Dataset entries
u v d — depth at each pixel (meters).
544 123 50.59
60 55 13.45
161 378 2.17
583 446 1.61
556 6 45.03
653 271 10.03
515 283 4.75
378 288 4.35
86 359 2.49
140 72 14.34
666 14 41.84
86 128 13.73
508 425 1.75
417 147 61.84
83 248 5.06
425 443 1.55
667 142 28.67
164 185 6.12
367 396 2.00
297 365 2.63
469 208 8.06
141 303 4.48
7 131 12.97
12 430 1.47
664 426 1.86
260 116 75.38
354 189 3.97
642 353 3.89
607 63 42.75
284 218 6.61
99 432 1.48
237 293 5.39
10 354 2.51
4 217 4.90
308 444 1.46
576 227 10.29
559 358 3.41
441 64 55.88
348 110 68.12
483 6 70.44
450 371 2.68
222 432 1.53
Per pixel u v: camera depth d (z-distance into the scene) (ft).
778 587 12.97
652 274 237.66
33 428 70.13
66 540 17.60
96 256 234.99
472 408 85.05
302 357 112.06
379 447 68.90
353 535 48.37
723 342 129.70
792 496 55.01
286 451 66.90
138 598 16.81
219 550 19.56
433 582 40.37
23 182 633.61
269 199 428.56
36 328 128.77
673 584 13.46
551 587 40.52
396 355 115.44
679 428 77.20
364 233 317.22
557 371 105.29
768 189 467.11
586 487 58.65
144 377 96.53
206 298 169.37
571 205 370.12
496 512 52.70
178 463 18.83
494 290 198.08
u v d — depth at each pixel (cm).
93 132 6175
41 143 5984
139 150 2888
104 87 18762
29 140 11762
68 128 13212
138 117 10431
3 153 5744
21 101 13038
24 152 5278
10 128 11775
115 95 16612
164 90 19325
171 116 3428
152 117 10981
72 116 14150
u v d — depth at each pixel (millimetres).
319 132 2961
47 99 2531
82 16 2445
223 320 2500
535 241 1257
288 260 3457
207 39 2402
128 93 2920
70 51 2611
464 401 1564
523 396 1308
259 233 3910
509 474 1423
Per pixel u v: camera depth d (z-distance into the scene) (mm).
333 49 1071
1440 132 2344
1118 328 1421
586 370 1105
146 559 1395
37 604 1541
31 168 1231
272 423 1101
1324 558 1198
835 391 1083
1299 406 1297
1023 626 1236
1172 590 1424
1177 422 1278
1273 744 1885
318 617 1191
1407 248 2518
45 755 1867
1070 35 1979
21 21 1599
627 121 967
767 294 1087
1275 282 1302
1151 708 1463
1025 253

Try it: Report the lines above that have the word "pixel" in them.

Output:
u v d — depth at each pixel (meters).
Per pixel u v: camera depth d (z-distance into the scene) (ft).
u v d — depth at each pixel (cm).
u v d — depth at each pixel (millimetres).
Per pixel u v: camera depth d (z-distance into the scene) (mm).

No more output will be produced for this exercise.